Task objective: How many of the lines below contain the word "scientific"? Reply with the number alone.

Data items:
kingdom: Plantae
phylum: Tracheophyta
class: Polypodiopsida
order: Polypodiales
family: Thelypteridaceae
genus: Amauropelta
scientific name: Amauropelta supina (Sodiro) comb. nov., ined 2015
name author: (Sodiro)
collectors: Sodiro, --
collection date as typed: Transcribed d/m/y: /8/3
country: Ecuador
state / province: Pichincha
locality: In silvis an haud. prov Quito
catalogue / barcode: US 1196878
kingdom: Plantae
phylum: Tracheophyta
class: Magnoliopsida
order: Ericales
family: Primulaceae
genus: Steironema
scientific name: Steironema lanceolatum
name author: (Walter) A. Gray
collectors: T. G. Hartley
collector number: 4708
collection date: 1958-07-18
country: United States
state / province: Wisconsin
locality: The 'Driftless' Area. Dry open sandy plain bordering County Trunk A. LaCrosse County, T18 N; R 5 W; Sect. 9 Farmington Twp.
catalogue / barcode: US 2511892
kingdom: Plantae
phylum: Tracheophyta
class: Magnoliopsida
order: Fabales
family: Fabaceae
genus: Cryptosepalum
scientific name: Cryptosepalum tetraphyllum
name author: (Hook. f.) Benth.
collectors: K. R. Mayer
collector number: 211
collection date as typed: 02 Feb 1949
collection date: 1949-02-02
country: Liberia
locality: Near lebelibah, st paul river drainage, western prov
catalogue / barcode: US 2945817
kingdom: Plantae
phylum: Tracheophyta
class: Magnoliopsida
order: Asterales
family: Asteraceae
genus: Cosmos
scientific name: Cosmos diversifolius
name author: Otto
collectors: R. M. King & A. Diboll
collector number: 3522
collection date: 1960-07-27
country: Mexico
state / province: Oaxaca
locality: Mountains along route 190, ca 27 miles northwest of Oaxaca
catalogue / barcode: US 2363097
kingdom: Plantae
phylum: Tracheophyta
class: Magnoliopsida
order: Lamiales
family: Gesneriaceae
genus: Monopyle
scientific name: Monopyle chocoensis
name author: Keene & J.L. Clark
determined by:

Response to this task: 5